**TASK BRIEF:**
Reproduce each of the following rows word for word.

**EXTRACTED ENTRIES:**
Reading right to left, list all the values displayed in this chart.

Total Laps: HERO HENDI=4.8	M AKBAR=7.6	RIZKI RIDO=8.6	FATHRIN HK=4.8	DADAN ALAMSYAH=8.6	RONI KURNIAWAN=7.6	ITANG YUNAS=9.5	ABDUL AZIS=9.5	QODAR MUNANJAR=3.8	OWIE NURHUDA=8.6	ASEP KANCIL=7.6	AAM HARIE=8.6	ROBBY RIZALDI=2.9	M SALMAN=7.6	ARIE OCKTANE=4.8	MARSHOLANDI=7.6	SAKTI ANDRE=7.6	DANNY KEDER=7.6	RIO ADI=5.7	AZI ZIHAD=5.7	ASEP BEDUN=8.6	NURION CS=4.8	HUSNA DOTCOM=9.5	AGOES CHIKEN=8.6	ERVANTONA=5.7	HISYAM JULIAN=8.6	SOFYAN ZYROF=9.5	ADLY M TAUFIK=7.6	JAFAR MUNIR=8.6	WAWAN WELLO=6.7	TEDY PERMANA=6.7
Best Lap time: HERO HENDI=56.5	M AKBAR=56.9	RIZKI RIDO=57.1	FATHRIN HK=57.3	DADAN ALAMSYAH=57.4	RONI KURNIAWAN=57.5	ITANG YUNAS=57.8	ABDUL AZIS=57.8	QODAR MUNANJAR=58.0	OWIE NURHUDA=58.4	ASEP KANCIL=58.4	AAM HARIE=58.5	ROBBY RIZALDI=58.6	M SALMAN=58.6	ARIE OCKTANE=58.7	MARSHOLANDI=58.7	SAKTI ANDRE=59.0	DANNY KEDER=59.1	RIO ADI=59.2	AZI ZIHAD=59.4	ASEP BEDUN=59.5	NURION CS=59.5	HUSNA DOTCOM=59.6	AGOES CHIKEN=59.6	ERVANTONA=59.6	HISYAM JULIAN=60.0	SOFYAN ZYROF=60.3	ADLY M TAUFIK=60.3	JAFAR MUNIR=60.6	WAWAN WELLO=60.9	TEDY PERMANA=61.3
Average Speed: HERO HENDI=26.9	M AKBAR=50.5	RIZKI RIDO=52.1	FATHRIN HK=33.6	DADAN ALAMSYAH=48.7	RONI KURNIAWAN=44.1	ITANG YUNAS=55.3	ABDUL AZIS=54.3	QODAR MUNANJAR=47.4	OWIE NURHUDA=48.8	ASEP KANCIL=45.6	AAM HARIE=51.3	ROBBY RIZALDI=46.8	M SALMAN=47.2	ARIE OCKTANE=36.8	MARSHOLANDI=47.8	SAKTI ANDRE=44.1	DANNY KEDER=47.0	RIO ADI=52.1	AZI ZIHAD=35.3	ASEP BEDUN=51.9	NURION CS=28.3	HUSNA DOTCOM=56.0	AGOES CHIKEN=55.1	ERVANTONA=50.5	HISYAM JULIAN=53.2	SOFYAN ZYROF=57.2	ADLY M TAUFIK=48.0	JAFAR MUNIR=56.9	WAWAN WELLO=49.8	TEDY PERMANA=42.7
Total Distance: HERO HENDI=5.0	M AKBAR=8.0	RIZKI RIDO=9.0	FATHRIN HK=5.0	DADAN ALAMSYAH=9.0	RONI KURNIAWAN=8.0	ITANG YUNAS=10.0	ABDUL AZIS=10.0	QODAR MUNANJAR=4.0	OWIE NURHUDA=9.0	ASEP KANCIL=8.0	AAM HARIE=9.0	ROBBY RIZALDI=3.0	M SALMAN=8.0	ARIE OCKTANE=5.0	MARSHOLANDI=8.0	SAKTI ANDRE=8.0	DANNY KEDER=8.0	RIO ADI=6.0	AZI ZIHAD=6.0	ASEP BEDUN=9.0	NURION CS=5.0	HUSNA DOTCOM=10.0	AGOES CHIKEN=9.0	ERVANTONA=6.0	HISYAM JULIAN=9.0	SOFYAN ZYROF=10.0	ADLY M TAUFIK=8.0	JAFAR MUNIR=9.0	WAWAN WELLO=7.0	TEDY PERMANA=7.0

**ANSWER:**
Reading right to left, list all the values displayed in this chart.

Total Laps: HERO HENDI=4.8	M AKBAR=7.6	RIZKI RIDO=8.6	FATHRIN HK=4.8	DADAN ALAMSYAH=8.6	RONI KURNIAWAN=7.6	ITANG YUNAS=9.5	ABDUL AZIS=9.5	QODAR MUNANJAR=3.8	OWIE NURHUDA=8.6	ASEP KANCIL=7.6	AAM HARIE=8.6	ROBBY RIZALDI=2.9	M SALMAN=7.6	ARIE OCKTANE=4.8	MARSHOLANDI=7.6	SAKTI ANDRE=7.6	DANNY KEDER=7.6	RIO ADI=5.7	AZI ZIHAD=5.7	ASEP BEDUN=8.6	NURION CS=4.8	HUSNA DOTCOM=9.5	AGOES CHIKEN=8.6	ERVANTONA=5.7	HISYAM JULIAN=8.6	SOFYAN ZYROF=9.5	ADLY M TAUFIK=7.6	JAFAR MUNIR=8.6	WAWAN WELLO=6.7	TEDY PERMANA=6.7
Best Lap time: HERO HENDI=56.5	M AKBAR=56.9	RIZKI RIDO=57.1	FATHRIN HK=57.3	DADAN ALAMSYAH=57.4	RONI KURNIAWAN=57.5	ITANG YUNAS=57.8	ABDUL AZIS=57.8	QODAR MUNANJAR=58.0	OWIE NURHUDA=58.4	ASEP KANCIL=58.4	AAM HARIE=58.5	ROBBY RIZALDI=58.6	M SALMAN=58.6	ARIE OCKTANE=58.7	MARSHOLANDI=58.7	SAKTI ANDRE=59.0	DANNY KEDER=59.1	RIO ADI=59.2	AZI ZIHAD=59.4	ASEP BEDUN=59.5	NURION CS=59.5	HUSNA DOTCOM=59.6	AGOES CHIKEN=59.6	ERVANTONA=59.6	HISYAM JULIAN=60.0	SOFYAN ZYROF=60.3	ADLY M TAUFIK=60.3	JAFAR MUNIR=60.6	WAWAN WELLO=60.9	TEDY PERMANA=61.3
Average Speed: HERO HENDI=26.9	M AKBAR=50.5	RIZKI RIDO=52.1	FATHRIN HK=33.6	DADAN ALAMSYAH=48.7	RONI KURNIAWAN=44.1	ITANG YUNAS=55.3	ABDUL AZIS=54.3	QODAR MUNANJAR=47.4	OWIE NURHUDA=48.8	ASEP KANCIL=45.6	AAM HARIE=51.3	ROBBY RIZALDI=46.8	M SALMAN=47.2	ARIE OCKTANE=36.8	MARSHOLANDI=47.8	SAKTI ANDRE=44.1	DANNY KEDER=47.0	RIO ADI=52.1	AZI ZIHAD=35.3	ASEP BEDUN=51.9	NURION CS=28.3	HUSNA DOTCOM=56.0	AGOES CHIKEN=55.1	ERVANTONA=50.5	HISYAM JULIAN=53.2	SOFYAN ZYROF=57.2	ADLY M TAUFIK=48.0	JAFAR MUNIR=56.9	WAWAN WELLO=49.8	TEDY PERMANA=42.7
Total Distance: HERO HENDI=5.0	M AKBAR=8.0	RIZKI RIDO=9.0	FATHRIN HK=5.0	DADAN ALAMSYAH=9.0	RONI KURNIAWAN=8.0	ITANG YUNAS=10.0	ABDUL AZIS=10.0	QODAR MUNANJAR=4.0	OWIE NURHUDA=9.0	ASEP KANCIL=8.0	AAM HARIE=9.0	ROBBY RIZALDI=3.0	M SALMAN=8.0	ARIE OCKTANE=5.0	MARSHOLANDI=8.0	SAKTI ANDRE=8.0	DANNY KEDER=8.0	RIO ADI=6.0	AZI ZIHAD=6.0	ASEP BEDUN=9.0	NURION CS=5.0	HUSNA DOTCOM=10.0	AGOES CHIKEN=9.0	ERVANTONA=6.0	HISYAM JULIAN=9.0	SOFYAN ZYROF=10.0	ADLY M TAUFIK=8.0	JAFAR MUNIR=9.0	WAWAN WELLO=7.0	TEDY PERMANA=7.0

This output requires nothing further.